Onde estão as mulheres na política chinesa? Mao Zedong famosamente disse “que as mulheres sustentam metade do céu”, mas elas estão em apenas 9% dos cargos de liderança política na China. São dados trazidos pela investigação de Shen Lu para o ChinaFile. Ela analisou os números de quadros do Partido Comunista da China, motivada pela reflexão de que ⅔ dos profissionais de saúde na linha de frente de combate à pandemia em Wuhan eram mulheres e Sun Chunlan (única mulher no Politburo, o órgão mais importante do país) estava liderando a Força Tarefa na cidade. Apesar desse destaque durante a pandemia, as mulheres são 37,5% dos membros do Partido e, como acontece em outros setores, em 2017 apenas 9% estavam em cargos de liderança em geral e cada vez menos à medida que a hierarquia fica mais alta. A pesquisa de Shen Lu também traz outras reflexões sobre desafios e motivações para esses números.

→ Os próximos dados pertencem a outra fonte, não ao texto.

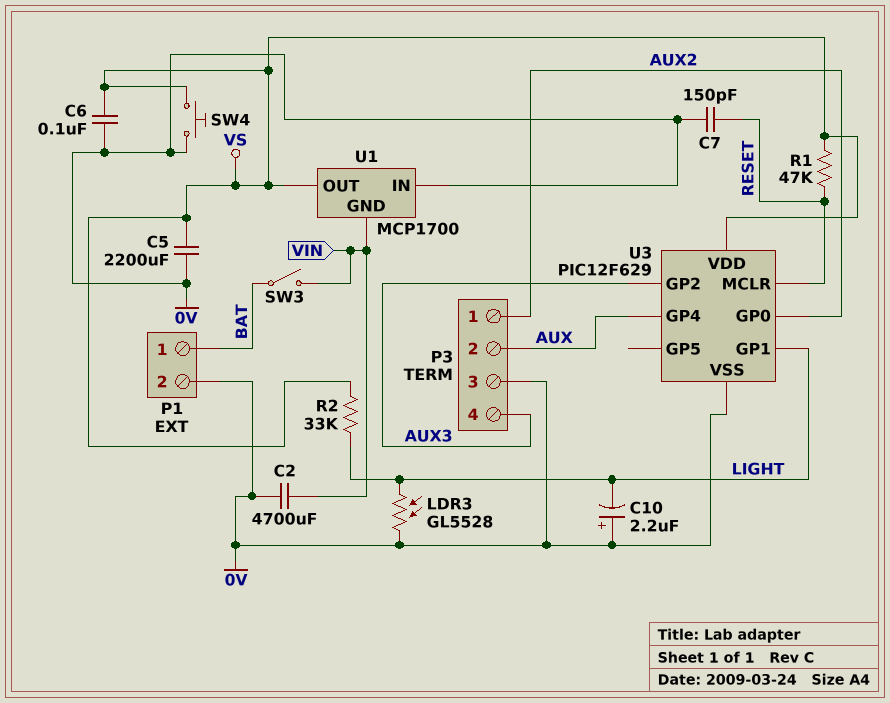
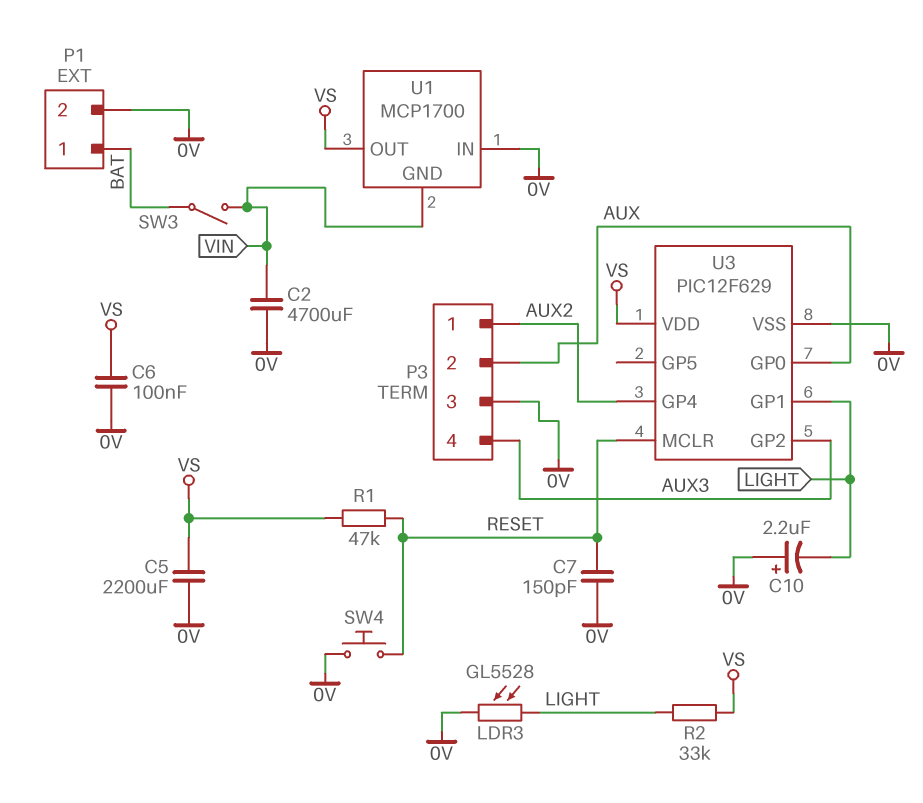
SW4: button (0V, VS) -> button (0V, RESET)
U3 pin GP0: AUX2 -> AUX
U3 pin GP4: AUX -> AUX2

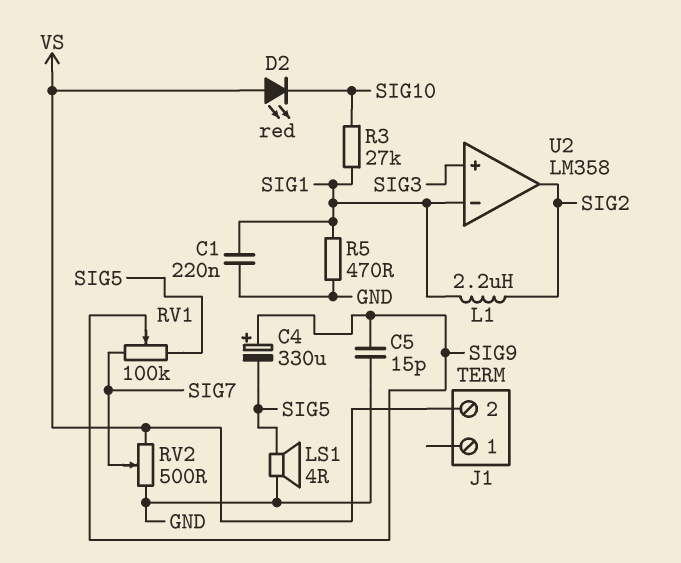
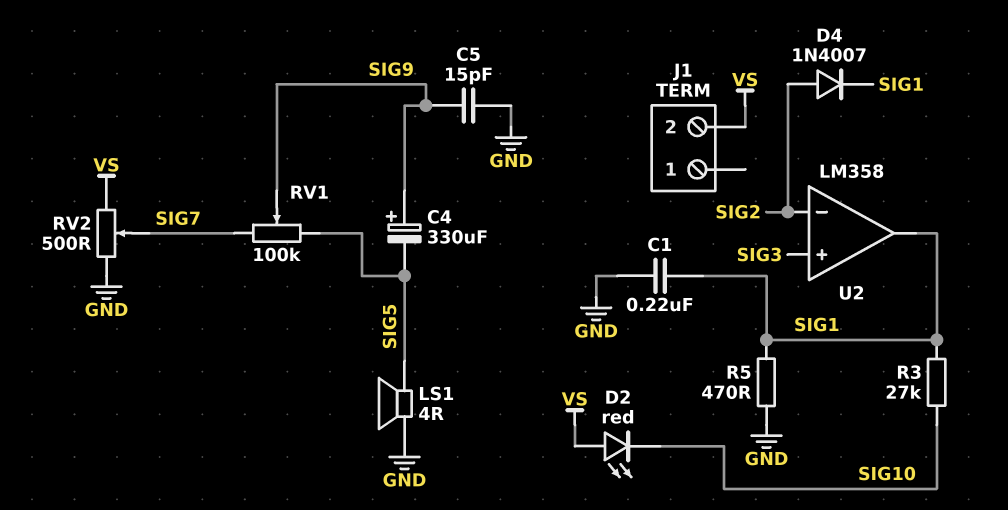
D4: none -> diode 1N4007 (A SIG2, K SIG1)
L1: 2.2uH (SIG1, SIG2) -> none
U2 pin in-: SIG1 -> SIG2
U2 pin out: SIG2 -> SIG1

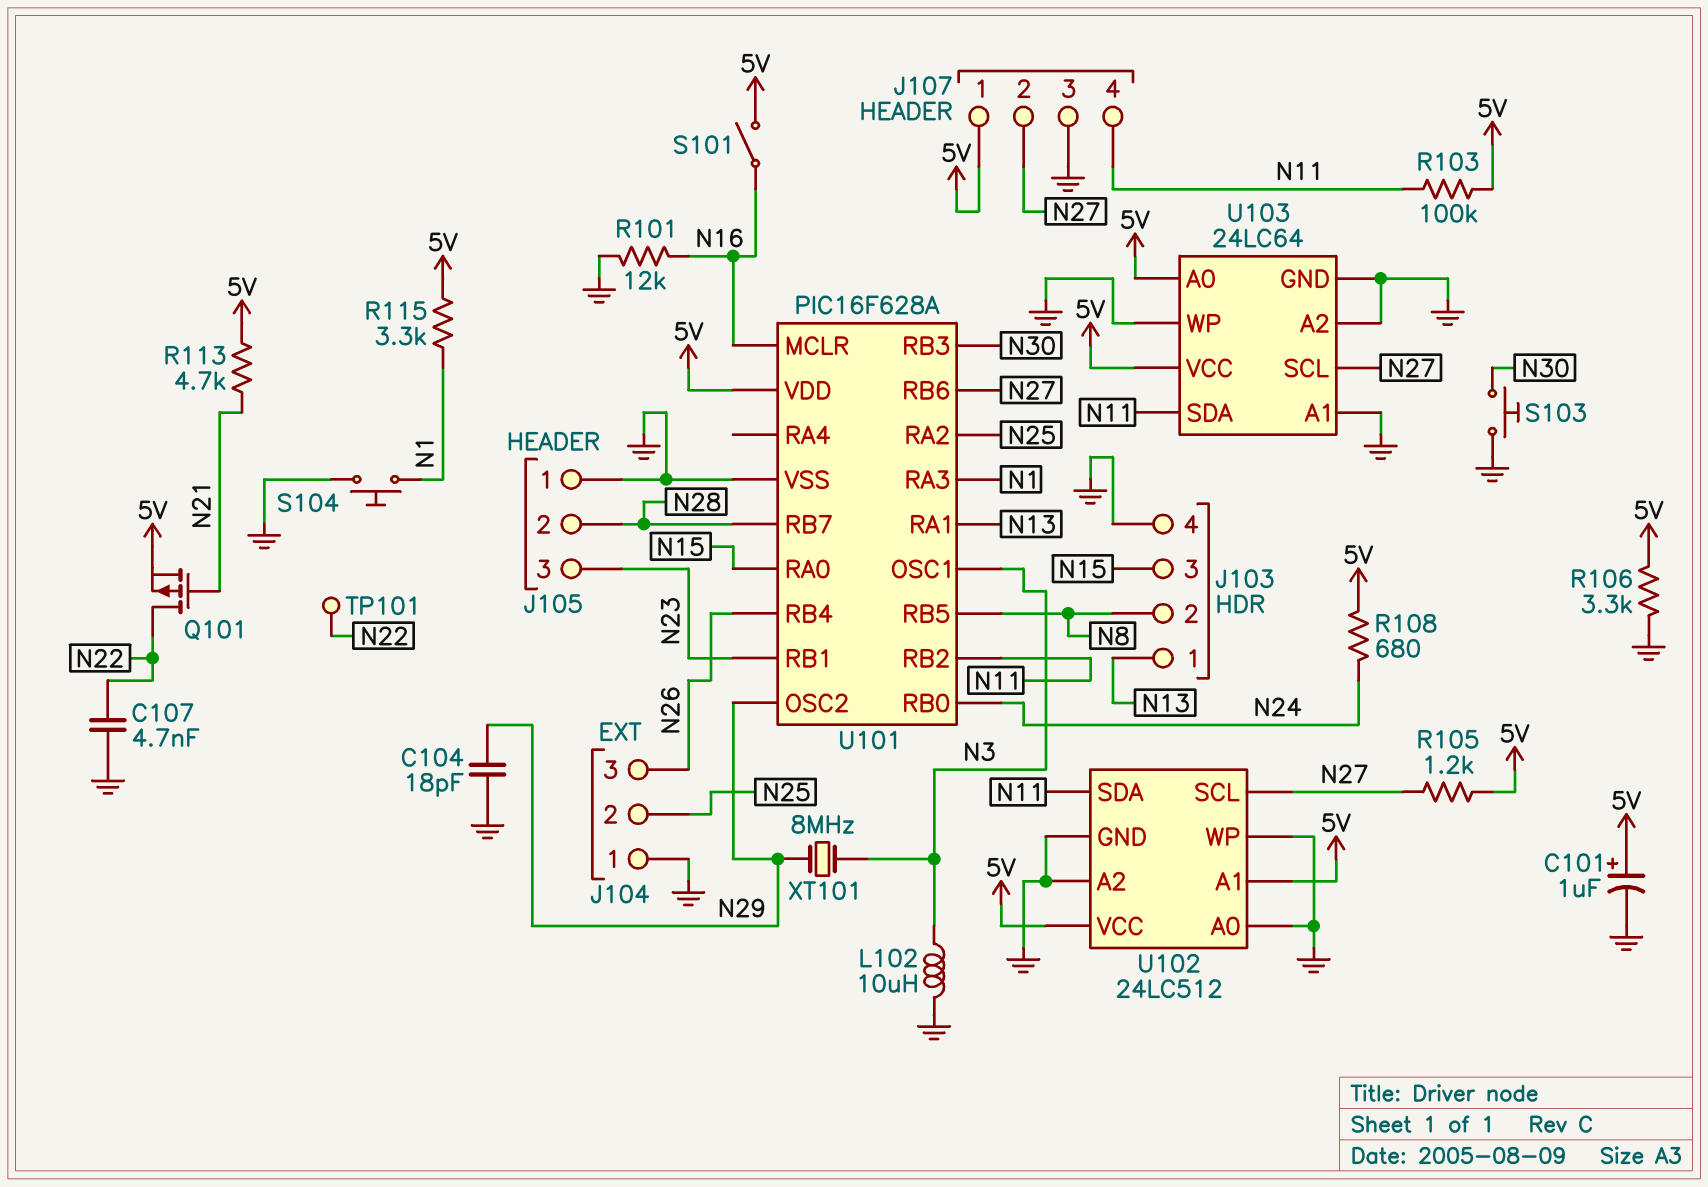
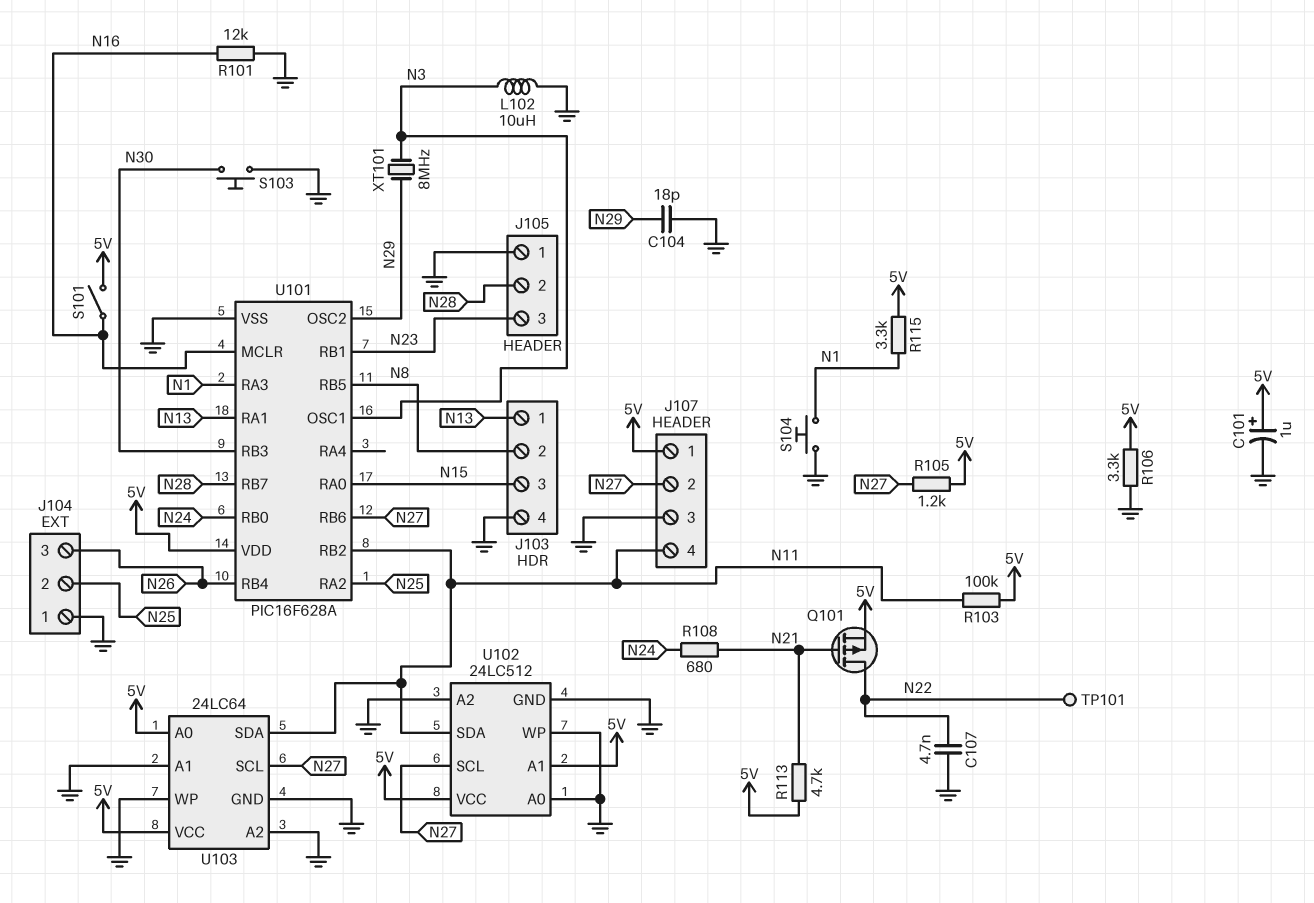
R108: 680 (5V, N24) -> 680 (N21, N24)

Já falamos algumas vezes sobre liberais chineses que apoiam o Trump. último episódio do podcast Sinica convida o jornalista Ian Johnson e o cientista política Lin Yao para discutirem esse fenômeno. Intelectuais liberais dentro e fora da China, inclusive dissidentes, demonstraram apoio ao governo Trump ao longo dos últimos anos. De Chen Guangcheng (advogado de direitos humanos chinês que reside nos EUA desde 2012), passando por Xia Yeliang (professor que assinou o manifesto de 2008 pró democracia), Tang Baiqiao (um dos líderes dos protestos de 1989 na Praça da Paz Celestial) e o famoso artista Ai Weiwei. O episódio traz boas reflexões, inclusive sobre a definição de “ser liberal” na China em oposição ao que é entendido nos Estados Unidos.

Zheng He foi um grande explorador chinês do século XV. Sob seu comando, o império da China chegou a praticamente todos os cantos do mundo. Esta seção é inspirada nele e te convida a explorar ainda mais a China.

Para ficar de boa: a primeira dica musical de 2021 fica com a trilha criada pelo trio Enno Cheng, ABOW (阿仍仍) e Chunho. Está uma delícia. Aumenta o volume!

Dicas de leitura: que tal começar o ano com uma nova lista de livros para ler? O What’s On Weibo fez uma com os 50 melhores livros sobre China da atualidade. Você vai encontrar desde o já clássico “Has China Won?” de Mahbubani, a “Wuhan Diary”, de Fang Fang.

Entretenimento: passada a crise provocada pela pandemia da COVID-19 sobre a indústria audiovisual chinesa, 2021 promete várias opções de entretenimento nas televisões e nas telas de cinema do país. Confira alguns dos principais lançamentos aqui e já deixe a pipoca pronta.

Os melhores memes: quer ver quais vídeos fizeram sucesso na China em 2020? Aqui tem uma compilação para você ficar por dentro.

Bibliografia: procurando saber mais sobre a situação em Xinjiang? A professora Kelly Hammond da Universidade de Arkansas e equipe montaram uma lista online com links sobre diversos temas cobrindo os anos de 2016 até 2020.